■ Exercise
Extract each line of the material that contains the word "season".

(Extracted data entries)

-------------------------

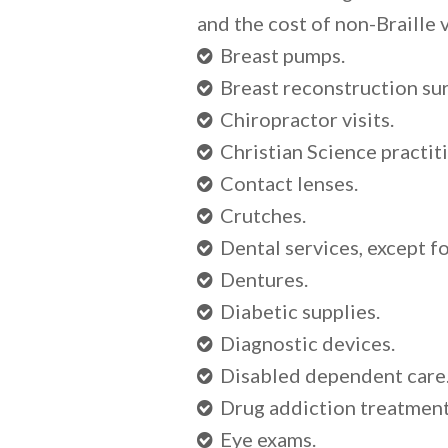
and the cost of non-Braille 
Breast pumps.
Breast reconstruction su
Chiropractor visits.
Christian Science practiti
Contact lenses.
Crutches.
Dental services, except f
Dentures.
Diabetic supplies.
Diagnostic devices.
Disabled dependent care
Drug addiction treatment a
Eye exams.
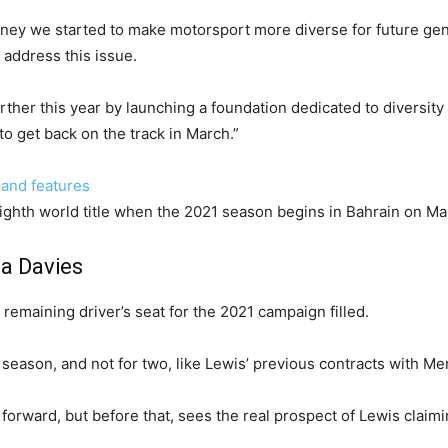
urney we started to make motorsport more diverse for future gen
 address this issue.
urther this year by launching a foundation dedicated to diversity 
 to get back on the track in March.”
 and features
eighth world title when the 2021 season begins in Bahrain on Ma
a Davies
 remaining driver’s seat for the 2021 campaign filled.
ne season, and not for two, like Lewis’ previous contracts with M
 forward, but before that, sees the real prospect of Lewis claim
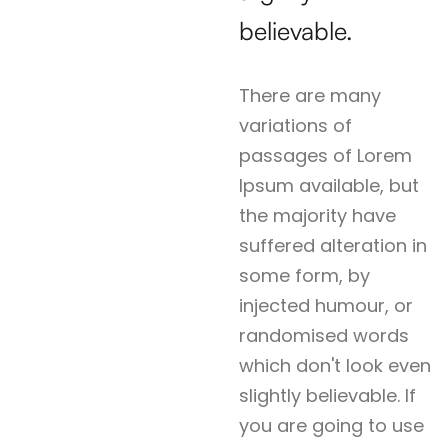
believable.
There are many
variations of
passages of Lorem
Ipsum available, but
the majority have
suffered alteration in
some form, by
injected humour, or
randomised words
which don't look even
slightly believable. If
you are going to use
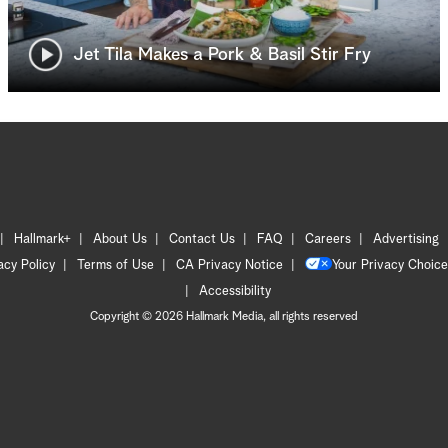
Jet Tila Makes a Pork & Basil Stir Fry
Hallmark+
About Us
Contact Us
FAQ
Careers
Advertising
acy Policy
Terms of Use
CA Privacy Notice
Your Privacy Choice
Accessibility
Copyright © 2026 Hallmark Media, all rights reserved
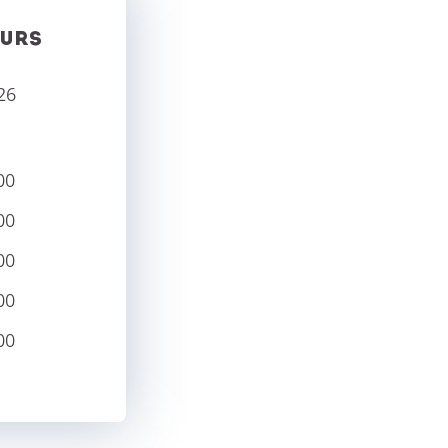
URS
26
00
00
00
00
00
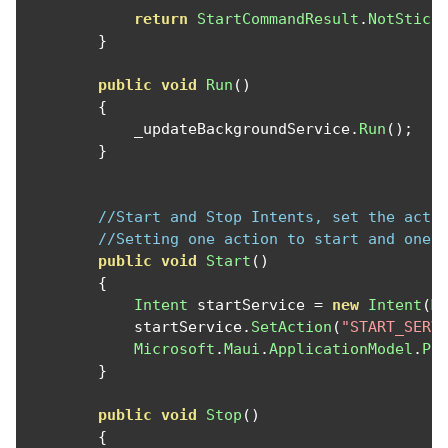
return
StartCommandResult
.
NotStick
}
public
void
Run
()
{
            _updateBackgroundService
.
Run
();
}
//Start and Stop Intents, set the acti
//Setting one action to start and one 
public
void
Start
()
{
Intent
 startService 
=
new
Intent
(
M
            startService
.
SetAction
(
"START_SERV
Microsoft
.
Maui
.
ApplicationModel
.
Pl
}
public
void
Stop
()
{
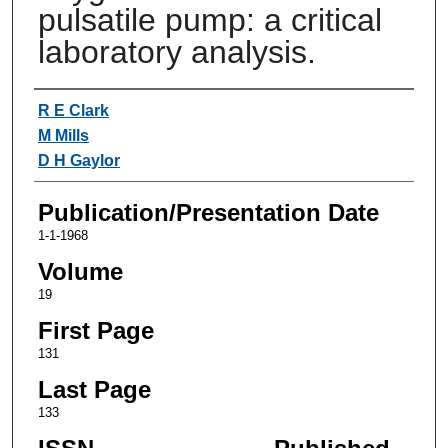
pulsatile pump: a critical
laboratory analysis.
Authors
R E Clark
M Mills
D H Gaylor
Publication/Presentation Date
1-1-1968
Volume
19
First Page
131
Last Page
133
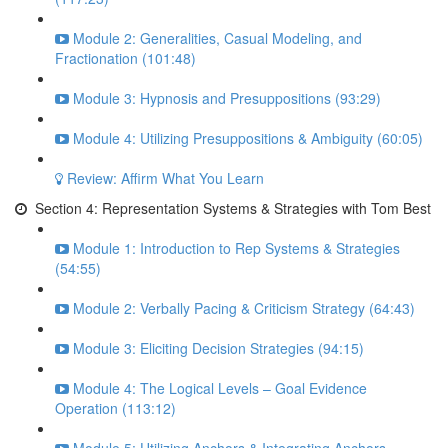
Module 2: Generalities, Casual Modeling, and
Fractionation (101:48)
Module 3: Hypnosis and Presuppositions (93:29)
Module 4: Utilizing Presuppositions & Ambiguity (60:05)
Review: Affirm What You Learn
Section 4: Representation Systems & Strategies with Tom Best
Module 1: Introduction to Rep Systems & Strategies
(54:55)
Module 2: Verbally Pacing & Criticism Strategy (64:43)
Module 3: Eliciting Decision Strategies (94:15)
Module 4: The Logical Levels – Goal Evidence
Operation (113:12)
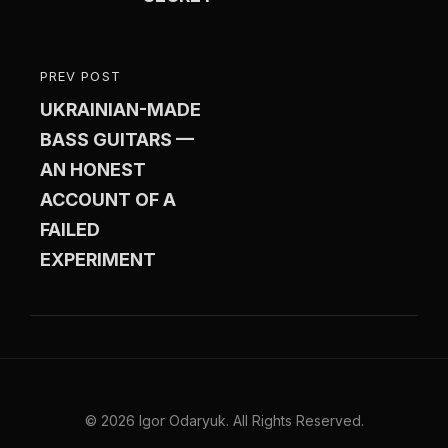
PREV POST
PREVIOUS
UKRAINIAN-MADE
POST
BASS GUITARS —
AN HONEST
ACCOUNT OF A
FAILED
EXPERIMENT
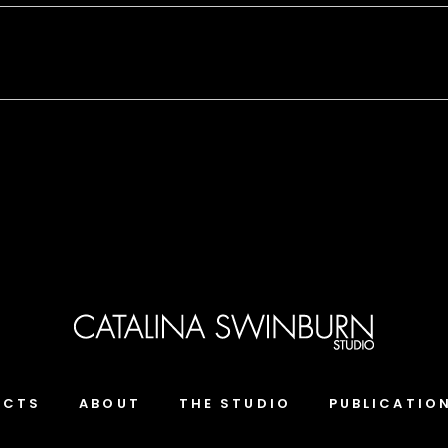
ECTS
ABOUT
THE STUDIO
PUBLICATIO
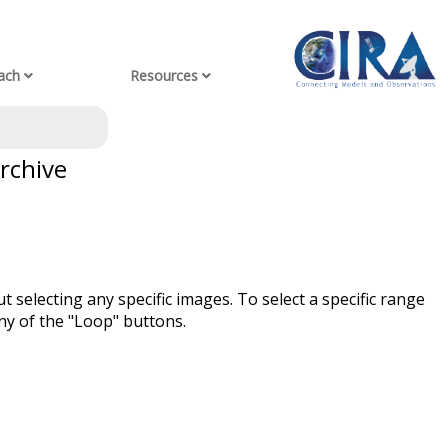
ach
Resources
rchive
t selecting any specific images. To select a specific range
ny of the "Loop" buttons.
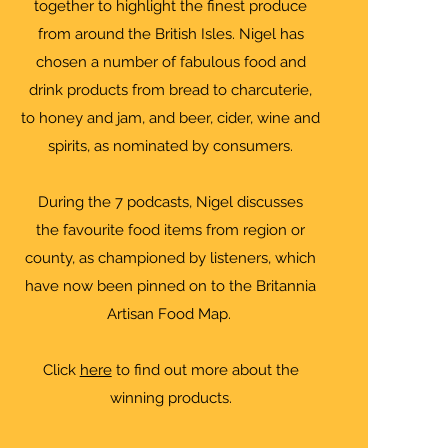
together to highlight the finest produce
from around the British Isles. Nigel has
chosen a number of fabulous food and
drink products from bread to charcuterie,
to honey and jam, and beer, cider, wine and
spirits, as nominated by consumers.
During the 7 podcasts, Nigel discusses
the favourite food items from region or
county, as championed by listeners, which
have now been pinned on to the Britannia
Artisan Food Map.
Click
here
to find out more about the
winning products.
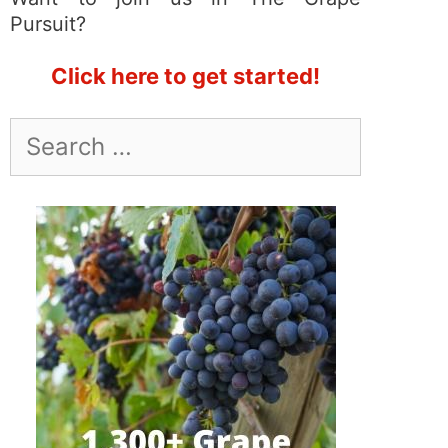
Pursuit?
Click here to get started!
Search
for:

-------------------------

■ Response
eighth world title when the 2021 season begins in Bahrain on Ma
ne season, and not for two, like Lewis’ previous contracts with M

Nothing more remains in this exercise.